(Exercises to complete)
A: Answer these questions about the notes on SQL triggers, marking each answer (i), (ii), (iii) to match:
(i) Which command drops a trigger?
(ii) What happens to triggers when their associated table is dropped?
(iii) Why do the notes use triggers for now instead of constraints?
B: Duplicate the passage of the notes on SQL triggers between "These triggers will" and "BEFORE INSERT are)", inclusive.
C: For each statement, say whether the notes on SQL triggers agree with it, and quote the words that decide it:
(i) A table may have both an AFTER INSERT trigger and a BEFORE INSERT trigger.
(ii) Trigger statements run on the client.
(iii) Triggers are less powerful than constraints.

(Excerpt)
========
Security

Babyproofing

When you allow users to do SQL queries, things can go wrong very quickly

As a result, if we want multiple people to be able to make queries, we need to put some measures in place to make sure they can’t screw it up

Triggers

Triggers are ways to execute a set of statement in response to an event occurring in a table

For example, if a user does an INSERT, we can run some statements to check if the inserted data is valid

• This is similar to constraints but more powerful (we’ll use triggers for now since MySQL hasn’t implemented constraints)

These are helpful because you may have different access points to your database, so if you need to set a general rule, you can simply add a trigger instead of asking everyone to change their code

• There’s also a performance boost since SQL statements run on the server

Triggers follow a pretty standard code format that should look familiar to you

These triggers will be dropped automatically if the associated table is dropped, but we can also drop the trigger itself

Use this command: DROP TRIGGER [IF EXISTS] trigger_name

• As a note, we can’t have multiple triggers that share an event and activation time (ex. two BEFORE INSERTs aren’t allowed, but an AFTER INSERT and BEFORE INSERT are)
========
(Raw data)
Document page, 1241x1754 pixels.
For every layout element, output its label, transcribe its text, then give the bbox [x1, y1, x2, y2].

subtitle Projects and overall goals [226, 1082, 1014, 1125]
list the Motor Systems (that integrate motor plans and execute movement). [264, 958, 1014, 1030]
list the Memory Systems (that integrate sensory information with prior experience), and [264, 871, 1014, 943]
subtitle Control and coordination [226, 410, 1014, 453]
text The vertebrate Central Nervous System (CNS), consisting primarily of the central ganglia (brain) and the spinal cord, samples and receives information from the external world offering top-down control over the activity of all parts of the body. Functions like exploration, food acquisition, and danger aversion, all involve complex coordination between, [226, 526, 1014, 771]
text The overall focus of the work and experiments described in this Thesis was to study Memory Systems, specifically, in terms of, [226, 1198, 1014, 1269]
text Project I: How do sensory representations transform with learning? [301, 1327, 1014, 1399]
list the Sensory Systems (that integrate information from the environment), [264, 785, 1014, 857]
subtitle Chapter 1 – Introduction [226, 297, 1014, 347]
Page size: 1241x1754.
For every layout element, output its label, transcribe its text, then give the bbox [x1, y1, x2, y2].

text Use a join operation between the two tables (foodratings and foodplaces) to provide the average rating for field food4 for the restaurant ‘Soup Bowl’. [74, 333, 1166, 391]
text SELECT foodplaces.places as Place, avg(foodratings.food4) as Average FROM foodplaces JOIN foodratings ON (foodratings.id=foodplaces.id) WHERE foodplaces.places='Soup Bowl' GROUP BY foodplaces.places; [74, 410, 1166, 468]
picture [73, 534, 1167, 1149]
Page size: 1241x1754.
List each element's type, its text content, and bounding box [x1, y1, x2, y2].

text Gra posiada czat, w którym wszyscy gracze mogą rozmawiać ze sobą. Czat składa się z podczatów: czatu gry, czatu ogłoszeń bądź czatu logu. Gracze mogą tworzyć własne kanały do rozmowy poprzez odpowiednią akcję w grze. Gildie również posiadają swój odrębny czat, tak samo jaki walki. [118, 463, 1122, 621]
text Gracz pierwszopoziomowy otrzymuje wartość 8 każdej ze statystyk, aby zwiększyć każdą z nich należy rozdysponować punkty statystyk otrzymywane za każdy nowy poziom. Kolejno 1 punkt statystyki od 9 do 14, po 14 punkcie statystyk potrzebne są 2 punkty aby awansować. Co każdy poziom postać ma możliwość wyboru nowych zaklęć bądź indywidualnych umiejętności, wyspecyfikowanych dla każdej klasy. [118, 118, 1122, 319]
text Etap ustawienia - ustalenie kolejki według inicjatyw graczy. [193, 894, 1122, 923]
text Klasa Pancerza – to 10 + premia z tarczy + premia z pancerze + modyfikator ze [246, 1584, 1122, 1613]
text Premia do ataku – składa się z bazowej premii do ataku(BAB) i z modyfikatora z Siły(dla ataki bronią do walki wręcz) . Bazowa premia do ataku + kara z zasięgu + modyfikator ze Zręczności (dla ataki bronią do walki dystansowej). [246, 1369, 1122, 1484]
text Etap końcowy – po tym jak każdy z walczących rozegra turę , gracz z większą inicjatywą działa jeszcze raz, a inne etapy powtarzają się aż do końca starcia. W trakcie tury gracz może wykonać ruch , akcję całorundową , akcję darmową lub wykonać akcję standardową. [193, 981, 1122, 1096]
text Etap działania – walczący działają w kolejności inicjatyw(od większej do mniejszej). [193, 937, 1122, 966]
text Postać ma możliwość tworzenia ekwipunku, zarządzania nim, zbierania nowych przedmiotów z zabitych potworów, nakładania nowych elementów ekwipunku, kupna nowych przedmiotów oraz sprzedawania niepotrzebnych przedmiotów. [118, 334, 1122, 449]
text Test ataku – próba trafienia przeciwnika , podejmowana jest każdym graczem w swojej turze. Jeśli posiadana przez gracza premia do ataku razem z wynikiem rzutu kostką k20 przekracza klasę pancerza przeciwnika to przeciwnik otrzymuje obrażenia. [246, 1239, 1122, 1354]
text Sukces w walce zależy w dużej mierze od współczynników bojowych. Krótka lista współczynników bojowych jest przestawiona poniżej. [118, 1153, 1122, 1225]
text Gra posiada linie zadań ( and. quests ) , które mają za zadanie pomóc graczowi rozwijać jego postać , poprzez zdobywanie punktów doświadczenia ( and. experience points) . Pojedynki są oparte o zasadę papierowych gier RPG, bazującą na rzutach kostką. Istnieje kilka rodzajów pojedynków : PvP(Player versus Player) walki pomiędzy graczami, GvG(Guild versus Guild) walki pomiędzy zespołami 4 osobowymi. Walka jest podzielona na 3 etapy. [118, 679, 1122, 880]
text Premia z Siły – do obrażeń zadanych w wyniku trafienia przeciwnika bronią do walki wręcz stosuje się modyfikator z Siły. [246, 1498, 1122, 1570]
========
(Solved tasks)
A:
(i) DROP TRIGGER [IF EXISTS] trigger_name
(ii) They are dropped automatically.
(iii) MySQL hasn’t implemented constraints.

B:
These triggers will be dropped automatically if the associated table is dropped, but we can also drop the trigger itself

Use this command: DROP TRIGGER [IF EXISTS] trigger_name

• As a note, we can’t have multiple triggers that share an event and activation time (ex. two BEFORE INSERTs aren’t allowed, but an AFTER INSERT and BEFORE INSERT are)

C:
(i) Yes: "an AFTER INSERT and BEFORE INSERT are"
(ii) No: "SQL statements run on the server"
(iii) No: "similar to constraints but more powerful"